−6限目−
【不良の席は一番後ろが常識】





―――普段なら一分もかからない教室までの距離。
だが、鉛を引き摺っているような重い足取りで歩いていた土方は、五分以上かけてやっと教室に到着していた。






「今年は遊園地らしい」


―――そして彼の口から放たれた言葉に、クラス全員の動きが止まった現在。



「………今何て?」


「遊園地」

「「は?」」


土方が銀八から聞いた今年の遠足は、遊園地という、ある意味で衝撃的な場所だった。

銀魂高校が毎年遠足に行くこの時季、何故だかZ組のみ、子供の楽園・遊園地がその場所。



「にしても何で遊園地なんでィ?」

「知るかよ…。俺だって聞いたけど言わねーんだよアイツ!」

「自分がハシャぎたいんですかねィ」

「銀ちゃんはこのクラスで一番子供アル」

「でも、先生は基本面倒くさがりだよ?なんで急に…」


確かに坂田銀八という人間は、“いい年して子供みたい”というタイプではあるが、新八の言うように、所謂“ハシャぐ単純な子供”という訳ではない。
どちらかと言えば、“若干ひねくれた子供”タイプである。



「まァ、銀八のことだ、遊園地だったら何も考える必要無ェからとか、どーせそんなとこじゃねーの?もう考えるのも面倒くせェ…」

「それ、ありえるな…」

「生徒を振り回すのは勘弁してほしいわね」


皆がこの場に居ない担任教師へ小さい悪口を吐く中、名前は苦笑いを零しながら、眉間に皺を寄せている土方へ視線を移した。



「遊園地なんか行って何すんだろうね…」

「遊園地っつったら遊ぶ以外ねーだろ」

「だよね」


“ほんっと分かんないな、この学校…”



「ハァ……」

「お疲れですね、トシさん」

「あァ…まァな……」


相変わらず理解し難い事ばかりのこの学校と、戻ってきて以降若干老け気味な土方に顔を引きつらせる名前。



(ヴー、ヴー)


「?………ぁ」


すると、自らのポケットの中にある携帯が突然鳴り、名前はそれを取り出す。
開き、新着メールを押した瞬間、ディスプレイに出た名前を見ながら小さな声を漏らした。



「どうしたんですかィ?」

「ううん、何でも」

「ふーん………」


携帯に気を取られていると、沖田が横からひょこりと顔を出した為、慌ててそれを閉じる。
決してメールを見られたくない訳ではないが、もしまた何か起きると面倒だと判断しての名前なりの防衛。

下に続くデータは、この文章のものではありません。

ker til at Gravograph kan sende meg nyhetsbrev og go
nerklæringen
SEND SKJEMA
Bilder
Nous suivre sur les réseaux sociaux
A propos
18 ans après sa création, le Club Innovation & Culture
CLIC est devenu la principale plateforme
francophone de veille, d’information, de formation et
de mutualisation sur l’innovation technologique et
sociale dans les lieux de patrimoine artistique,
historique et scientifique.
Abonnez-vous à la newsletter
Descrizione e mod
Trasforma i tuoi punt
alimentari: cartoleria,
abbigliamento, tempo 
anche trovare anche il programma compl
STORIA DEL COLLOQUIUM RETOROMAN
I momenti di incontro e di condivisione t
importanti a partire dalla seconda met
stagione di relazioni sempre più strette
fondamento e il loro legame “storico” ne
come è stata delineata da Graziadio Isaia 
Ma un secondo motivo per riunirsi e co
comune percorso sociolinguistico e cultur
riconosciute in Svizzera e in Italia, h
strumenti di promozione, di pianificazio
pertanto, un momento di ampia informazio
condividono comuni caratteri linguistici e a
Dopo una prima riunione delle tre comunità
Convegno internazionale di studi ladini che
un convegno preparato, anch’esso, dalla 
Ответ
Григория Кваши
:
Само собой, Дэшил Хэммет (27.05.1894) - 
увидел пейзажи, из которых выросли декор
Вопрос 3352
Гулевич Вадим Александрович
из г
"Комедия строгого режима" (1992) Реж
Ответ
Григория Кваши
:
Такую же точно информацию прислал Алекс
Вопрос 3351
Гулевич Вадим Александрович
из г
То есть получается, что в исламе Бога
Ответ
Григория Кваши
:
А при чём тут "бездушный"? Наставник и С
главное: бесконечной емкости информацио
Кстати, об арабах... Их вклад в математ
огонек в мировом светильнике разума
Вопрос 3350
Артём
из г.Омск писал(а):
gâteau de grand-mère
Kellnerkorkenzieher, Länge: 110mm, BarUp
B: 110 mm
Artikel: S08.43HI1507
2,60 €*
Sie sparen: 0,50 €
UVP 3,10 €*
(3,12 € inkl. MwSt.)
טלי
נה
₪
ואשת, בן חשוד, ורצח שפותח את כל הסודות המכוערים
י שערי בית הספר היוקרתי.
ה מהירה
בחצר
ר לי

その行動を不審に思われたのか、沖田にじとりと見詰められ、その眼差しに戸惑う名前。

如何したものかと考えていると、やはりお決まりなのか、名前と沖田――と言うより、沖田目掛けて何かが飛んできた。



「サディストォォオ!名前に近づくなってあれほど言っただろーがァァァ!!」

(ドコォ!)

「危ねーだろチャイナ!テメーはすっこんでろ!」


「やめろ!お前らが暴れるとこのクラス壊れんだよ!!」

(ドカァァァン!!)

「言ってる側からお前らァァァ!!!」

「ギャァァァ!!」

「うるせェェェェ!!!」


名前を巡って争う神楽・沖田を筆頭に騒ぎ出した(暴れ出した)3Z。
そんな中、名前は少しずつその場を離れ、被害を被らないよう、そして気付かれないように教室を後にする。




「…ふぅ―――…よし」


再度携帯を確認し、足を軽くすると、左右を交互に見、目的地へと向かいだした。